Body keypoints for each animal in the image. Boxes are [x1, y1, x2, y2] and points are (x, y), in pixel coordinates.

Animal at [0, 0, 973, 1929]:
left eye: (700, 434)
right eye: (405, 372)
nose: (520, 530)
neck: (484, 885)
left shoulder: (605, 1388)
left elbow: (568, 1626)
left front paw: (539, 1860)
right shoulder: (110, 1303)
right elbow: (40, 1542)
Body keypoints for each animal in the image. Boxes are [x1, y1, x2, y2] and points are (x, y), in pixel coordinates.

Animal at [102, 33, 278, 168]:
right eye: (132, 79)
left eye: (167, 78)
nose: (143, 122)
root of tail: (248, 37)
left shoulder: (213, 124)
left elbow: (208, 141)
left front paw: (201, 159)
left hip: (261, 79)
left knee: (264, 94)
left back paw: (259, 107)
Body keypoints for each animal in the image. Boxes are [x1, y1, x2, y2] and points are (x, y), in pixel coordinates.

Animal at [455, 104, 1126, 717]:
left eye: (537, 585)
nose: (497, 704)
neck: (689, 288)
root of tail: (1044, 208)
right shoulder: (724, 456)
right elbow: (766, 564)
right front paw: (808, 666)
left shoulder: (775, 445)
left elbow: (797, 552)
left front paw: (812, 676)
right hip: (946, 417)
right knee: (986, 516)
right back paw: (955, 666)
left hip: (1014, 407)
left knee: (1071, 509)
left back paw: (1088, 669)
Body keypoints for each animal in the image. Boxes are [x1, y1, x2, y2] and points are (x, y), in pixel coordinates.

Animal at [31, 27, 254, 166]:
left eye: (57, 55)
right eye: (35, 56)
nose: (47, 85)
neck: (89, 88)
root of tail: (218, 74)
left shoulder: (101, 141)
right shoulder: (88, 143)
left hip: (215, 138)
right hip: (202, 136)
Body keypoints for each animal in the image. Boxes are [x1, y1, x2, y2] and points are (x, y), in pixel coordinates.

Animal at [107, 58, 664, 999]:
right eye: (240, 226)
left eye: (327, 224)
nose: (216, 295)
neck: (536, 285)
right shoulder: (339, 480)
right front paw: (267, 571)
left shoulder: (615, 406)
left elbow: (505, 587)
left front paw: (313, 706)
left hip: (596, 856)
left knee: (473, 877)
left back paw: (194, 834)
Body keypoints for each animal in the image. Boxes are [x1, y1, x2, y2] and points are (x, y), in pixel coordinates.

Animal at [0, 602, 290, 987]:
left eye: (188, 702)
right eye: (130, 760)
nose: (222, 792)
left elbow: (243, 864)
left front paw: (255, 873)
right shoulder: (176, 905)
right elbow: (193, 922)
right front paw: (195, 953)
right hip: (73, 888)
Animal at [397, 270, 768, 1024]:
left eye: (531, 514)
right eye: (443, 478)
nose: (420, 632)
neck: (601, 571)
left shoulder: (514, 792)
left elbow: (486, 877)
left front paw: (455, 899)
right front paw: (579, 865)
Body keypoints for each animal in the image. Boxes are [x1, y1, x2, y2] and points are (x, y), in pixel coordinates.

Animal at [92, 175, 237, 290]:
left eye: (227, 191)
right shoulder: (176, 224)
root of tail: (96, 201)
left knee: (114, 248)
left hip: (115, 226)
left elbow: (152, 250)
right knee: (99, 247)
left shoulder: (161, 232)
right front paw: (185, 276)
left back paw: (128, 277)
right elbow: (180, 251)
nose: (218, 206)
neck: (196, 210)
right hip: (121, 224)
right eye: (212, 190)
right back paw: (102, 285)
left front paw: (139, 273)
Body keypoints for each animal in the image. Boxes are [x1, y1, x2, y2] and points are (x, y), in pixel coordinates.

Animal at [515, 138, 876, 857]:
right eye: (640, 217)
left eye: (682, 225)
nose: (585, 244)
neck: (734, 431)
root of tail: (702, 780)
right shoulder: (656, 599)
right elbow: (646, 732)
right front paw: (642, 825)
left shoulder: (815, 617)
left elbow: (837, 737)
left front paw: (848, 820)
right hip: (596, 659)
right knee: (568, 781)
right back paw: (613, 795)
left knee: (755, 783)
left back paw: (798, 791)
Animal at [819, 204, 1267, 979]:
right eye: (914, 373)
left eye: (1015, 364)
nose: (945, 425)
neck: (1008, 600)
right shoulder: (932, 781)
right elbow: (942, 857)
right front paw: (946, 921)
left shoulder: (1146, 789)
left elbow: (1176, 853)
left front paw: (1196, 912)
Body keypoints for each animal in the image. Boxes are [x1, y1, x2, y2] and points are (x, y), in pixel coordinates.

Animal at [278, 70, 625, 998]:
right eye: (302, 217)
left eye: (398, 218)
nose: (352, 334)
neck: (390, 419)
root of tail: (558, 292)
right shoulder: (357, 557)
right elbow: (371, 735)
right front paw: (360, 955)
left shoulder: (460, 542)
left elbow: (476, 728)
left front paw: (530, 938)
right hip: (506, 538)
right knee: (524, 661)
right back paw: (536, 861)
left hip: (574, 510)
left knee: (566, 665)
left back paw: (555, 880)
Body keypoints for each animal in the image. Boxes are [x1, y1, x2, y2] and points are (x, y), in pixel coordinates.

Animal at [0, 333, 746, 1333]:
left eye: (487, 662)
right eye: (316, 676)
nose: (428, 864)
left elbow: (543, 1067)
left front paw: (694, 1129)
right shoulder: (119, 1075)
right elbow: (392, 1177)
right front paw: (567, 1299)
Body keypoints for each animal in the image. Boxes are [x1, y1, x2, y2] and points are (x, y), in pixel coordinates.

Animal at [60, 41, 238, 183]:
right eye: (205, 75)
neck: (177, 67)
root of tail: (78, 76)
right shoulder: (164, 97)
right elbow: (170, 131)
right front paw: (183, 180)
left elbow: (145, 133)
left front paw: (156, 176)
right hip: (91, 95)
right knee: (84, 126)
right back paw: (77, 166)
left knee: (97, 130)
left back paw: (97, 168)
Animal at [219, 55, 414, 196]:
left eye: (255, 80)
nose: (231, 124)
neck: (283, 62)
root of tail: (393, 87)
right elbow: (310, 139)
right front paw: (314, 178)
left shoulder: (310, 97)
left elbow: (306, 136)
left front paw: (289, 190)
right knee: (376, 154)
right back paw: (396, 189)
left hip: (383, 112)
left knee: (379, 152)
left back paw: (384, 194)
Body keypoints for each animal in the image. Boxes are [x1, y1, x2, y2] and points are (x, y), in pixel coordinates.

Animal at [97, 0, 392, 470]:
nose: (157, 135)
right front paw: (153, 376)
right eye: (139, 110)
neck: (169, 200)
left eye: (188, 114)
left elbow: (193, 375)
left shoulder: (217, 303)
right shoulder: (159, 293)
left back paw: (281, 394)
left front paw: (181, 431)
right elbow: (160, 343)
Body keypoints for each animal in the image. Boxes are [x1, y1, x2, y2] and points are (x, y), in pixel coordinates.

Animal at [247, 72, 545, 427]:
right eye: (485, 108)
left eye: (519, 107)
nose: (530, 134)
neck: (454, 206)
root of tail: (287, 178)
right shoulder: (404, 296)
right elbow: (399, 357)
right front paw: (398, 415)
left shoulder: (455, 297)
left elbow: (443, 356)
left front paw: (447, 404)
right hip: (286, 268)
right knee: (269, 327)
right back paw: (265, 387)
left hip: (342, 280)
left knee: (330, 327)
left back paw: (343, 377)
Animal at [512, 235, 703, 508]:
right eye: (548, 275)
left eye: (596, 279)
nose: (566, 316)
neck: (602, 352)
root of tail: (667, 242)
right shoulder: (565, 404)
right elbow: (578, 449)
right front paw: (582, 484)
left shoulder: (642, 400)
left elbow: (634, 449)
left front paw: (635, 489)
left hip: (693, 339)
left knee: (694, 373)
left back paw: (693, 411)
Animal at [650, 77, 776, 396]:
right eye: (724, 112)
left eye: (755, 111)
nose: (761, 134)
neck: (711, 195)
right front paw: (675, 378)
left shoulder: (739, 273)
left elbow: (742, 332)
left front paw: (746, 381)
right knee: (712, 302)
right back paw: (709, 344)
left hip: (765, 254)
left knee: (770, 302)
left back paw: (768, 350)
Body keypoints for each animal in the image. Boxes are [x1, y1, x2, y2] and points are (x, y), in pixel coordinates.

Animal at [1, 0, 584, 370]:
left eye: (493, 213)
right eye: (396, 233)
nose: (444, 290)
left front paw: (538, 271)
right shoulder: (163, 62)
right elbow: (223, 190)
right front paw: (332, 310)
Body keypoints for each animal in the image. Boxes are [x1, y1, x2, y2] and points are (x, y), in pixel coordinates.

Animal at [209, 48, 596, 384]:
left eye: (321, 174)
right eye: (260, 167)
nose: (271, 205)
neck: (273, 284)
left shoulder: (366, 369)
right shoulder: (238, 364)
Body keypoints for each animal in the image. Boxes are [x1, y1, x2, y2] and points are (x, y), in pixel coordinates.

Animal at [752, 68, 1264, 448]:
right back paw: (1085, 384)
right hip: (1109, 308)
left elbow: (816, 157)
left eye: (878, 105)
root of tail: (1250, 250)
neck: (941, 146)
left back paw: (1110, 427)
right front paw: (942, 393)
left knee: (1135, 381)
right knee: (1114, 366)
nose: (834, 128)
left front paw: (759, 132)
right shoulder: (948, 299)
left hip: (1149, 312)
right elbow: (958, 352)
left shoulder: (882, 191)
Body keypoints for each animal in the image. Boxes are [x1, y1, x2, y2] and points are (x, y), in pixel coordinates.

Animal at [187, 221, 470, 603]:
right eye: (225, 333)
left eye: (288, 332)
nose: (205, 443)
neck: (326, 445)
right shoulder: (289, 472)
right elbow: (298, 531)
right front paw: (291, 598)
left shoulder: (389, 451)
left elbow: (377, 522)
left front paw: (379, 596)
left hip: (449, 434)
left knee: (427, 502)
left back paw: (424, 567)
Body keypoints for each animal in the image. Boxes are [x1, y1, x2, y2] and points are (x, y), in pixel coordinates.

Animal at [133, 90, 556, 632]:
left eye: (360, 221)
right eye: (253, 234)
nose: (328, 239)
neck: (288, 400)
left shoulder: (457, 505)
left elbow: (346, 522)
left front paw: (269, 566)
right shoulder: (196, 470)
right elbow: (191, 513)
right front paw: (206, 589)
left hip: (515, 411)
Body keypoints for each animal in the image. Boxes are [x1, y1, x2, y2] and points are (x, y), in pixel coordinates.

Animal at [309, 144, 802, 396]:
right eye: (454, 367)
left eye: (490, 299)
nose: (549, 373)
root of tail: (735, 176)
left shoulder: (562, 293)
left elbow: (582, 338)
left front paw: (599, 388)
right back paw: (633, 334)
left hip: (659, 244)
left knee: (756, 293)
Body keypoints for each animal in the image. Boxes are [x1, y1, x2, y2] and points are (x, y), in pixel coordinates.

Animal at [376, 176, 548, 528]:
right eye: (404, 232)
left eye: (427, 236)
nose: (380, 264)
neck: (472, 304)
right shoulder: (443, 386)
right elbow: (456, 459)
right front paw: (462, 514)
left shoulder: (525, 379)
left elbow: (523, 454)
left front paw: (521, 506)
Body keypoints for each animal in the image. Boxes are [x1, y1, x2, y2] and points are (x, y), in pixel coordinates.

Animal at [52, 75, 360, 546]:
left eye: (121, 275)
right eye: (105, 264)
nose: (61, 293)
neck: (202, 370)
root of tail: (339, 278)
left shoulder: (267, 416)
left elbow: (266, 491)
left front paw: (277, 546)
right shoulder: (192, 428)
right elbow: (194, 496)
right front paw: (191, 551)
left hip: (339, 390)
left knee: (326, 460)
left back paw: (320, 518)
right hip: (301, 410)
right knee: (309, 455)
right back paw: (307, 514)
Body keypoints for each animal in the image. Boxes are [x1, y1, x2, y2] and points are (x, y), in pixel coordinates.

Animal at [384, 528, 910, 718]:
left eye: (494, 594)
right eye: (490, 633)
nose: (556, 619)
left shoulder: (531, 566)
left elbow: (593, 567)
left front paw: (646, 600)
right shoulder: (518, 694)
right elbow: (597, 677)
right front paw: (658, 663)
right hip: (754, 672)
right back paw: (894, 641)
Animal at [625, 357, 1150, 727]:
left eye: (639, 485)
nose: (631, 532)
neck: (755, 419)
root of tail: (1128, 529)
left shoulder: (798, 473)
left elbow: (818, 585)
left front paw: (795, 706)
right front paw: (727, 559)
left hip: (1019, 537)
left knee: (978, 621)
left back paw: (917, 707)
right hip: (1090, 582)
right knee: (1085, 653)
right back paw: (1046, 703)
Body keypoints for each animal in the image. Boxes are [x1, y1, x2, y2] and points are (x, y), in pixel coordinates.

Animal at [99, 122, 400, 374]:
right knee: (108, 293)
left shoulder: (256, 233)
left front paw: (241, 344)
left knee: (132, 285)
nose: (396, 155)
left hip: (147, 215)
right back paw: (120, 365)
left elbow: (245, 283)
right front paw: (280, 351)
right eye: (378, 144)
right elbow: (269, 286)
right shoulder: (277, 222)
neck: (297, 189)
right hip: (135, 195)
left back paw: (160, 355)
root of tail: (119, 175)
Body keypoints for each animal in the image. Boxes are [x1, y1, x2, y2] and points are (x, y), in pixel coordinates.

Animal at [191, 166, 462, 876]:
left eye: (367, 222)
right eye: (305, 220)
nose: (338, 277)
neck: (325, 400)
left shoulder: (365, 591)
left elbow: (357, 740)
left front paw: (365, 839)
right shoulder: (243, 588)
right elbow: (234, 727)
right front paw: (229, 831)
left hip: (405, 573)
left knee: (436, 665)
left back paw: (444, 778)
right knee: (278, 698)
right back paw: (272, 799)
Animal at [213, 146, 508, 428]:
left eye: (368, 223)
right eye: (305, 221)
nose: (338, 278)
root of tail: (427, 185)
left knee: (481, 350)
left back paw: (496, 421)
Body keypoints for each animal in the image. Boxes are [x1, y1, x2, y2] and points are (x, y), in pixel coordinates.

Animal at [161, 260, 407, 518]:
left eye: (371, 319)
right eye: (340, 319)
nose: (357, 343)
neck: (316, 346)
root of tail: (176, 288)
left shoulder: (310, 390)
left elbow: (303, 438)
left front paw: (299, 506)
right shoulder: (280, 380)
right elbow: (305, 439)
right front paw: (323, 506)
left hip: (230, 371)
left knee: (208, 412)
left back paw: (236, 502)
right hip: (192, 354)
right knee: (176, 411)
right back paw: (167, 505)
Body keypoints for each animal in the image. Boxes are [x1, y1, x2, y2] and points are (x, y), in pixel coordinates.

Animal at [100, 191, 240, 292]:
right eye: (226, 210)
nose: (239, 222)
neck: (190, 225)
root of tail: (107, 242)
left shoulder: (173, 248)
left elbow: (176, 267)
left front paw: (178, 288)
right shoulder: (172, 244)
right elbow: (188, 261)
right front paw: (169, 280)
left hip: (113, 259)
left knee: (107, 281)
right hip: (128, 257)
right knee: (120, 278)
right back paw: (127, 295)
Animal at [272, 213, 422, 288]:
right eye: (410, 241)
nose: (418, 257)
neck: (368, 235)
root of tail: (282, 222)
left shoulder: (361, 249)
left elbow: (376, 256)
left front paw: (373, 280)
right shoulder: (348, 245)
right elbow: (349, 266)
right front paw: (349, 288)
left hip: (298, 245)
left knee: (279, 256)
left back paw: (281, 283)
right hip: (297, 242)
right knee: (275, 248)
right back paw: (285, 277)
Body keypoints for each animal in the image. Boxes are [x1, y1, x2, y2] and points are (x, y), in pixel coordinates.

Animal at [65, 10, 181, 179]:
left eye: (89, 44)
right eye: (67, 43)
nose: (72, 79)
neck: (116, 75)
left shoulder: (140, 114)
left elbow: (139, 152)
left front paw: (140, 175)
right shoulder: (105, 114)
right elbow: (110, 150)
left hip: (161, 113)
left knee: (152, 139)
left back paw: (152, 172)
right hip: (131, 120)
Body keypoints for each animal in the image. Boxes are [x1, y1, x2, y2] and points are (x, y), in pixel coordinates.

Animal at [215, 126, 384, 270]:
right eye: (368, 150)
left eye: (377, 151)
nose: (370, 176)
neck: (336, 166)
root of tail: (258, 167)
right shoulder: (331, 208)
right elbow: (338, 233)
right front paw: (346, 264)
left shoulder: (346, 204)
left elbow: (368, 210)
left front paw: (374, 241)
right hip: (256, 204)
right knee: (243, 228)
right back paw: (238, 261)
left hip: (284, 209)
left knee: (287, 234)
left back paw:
********
Problem:
Exactly the lines from the one containing "left eye: (377, 151)" through the final line of the records must appear in your reply, and no others.

Solved exercise:
left eye: (377, 151)
nose: (370, 176)
neck: (336, 166)
root of tail: (258, 167)
right shoulder: (331, 208)
right elbow: (338, 233)
right front paw: (346, 264)
left shoulder: (346, 204)
left elbow: (368, 210)
left front paw: (374, 241)
right hip: (256, 204)
right knee: (243, 228)
right back paw: (238, 261)
left hip: (284, 209)
left knee: (287, 234)
left back paw:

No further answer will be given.